From the listing below, set down exactly the lines between the one holding "2024-02-20 - 00:12" and the one holding "2023-12-06 - 11:14", inclusive. No other line is wanted.
——————
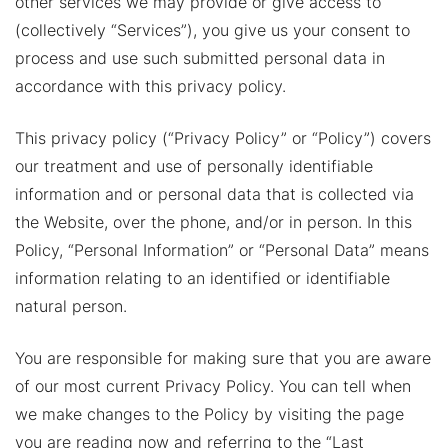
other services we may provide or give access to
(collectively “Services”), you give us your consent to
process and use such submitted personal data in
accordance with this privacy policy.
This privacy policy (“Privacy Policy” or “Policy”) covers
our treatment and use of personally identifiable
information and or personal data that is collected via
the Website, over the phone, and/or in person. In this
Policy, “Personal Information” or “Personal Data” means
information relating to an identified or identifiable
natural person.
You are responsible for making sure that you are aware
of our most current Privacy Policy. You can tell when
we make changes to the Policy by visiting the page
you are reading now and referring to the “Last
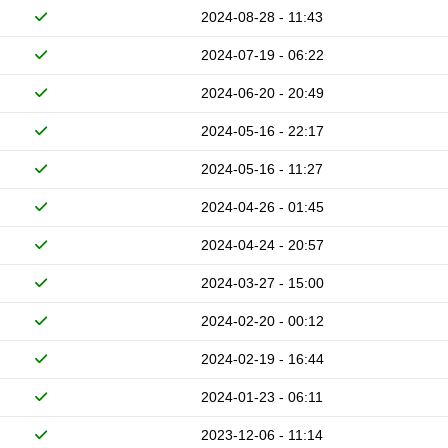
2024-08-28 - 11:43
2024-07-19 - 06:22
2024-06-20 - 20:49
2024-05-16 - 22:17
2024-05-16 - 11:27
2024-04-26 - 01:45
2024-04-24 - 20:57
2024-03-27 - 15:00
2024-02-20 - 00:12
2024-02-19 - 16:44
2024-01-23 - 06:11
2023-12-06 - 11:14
——————
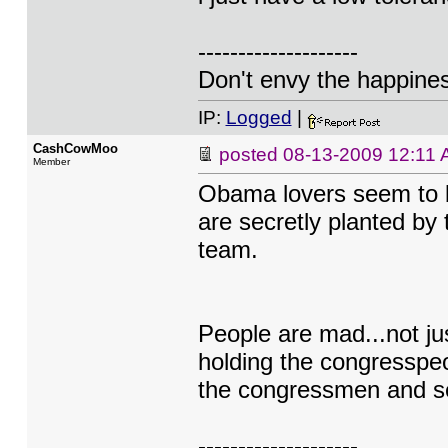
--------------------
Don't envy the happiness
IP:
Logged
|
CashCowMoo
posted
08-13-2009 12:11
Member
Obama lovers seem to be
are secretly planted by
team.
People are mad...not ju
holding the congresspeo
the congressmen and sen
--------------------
——————
▶ Task answer
2024-02-20 - 00:12
2024-02-19 - 16:44
2024-01-23 - 06:11
2023-12-06 - 11:14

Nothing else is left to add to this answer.